After Saturdays college football games we have a brand new play that is the absolute definition of momentum swinging and game changing. That play happened in the Big 12 matchup that saw the Texas Longhorns taking on the Texas Tech Red Raiders in Lubbock.
This college football highlight begins with the Longhorns facing 3rd and goal from the Longhorns 24-yard line after a couple of negative plays had taken them back. The play is a run right up the middle and despite some elusive initial work from the Texas ball carrier, it looks like the play is going to end when he is stood up on a hit at around the seven-yard line. This though is right when the play starts to get interesting.
The running back is able to keep his legs moving and suddenly he surges forward when a couple of the Longhorns linemen begin to push him from behind. This is what NBC broadcaster Cris Collinsworth often refers to on his analysis as a rugby scrum*.
MORE: College Football Highlights: UCLA at Colorado
The pile then starts moving forward with increasing speed. A play that looked like it would be dead suddenly is going to be a touchdown. The ball carrier, and the rest of the pile all fall into the end zone for the score.
Except that there is suddenly a Red Raider running down the near sideline with the ball under his arm. Defensive back Douglas Coleman has somehow smuggled the ball out of the mess and before anyone can react he is 20 yards downfield. Obviously, it is now going to be plain sailing for a Red Raiders score.
Except that if you look at the video you will see that one lone Texas player flies after Coleman and makes him take an angle that actually sees him step out of bounds inside the Texas five-yard line. The only problem was that the review only looked at where the initial ball strip took place, so the touchdown stands for the Red Raiders.
It is a truly bizarre play and one you are not likely to see again for some time.
Also an official gets ran over in the middle of the play. That is always a funny thing to see.

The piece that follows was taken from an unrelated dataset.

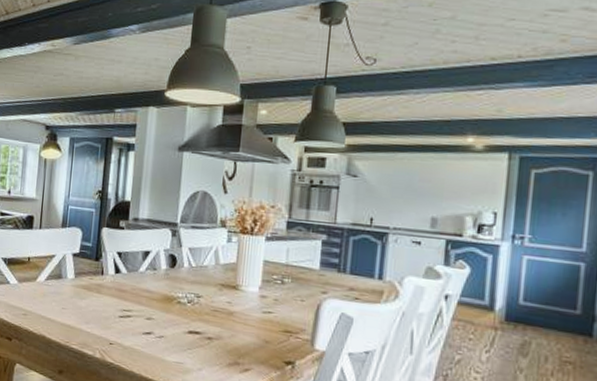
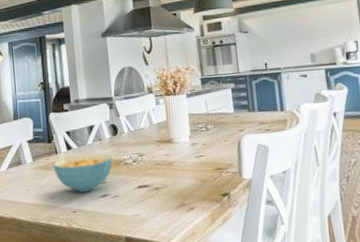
cereal bowl: none [96,280,165,325] -> present [53,153,113,192]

*Note – This is nothing like a rugby scrum. A scrum is a set formation into which the ball is placed for the two teams to strike with their feet and fight for possession. This is actually much more like a rugby maul, where the ball is taken into contact by one team and the two rivals try to push the pile forwards or backward in order to gain ground. Anyone will a direct line to Collinsworth can feel free to point this out to him ASAP as the rugby scrum thing is the most annoying call of any NFL weekend.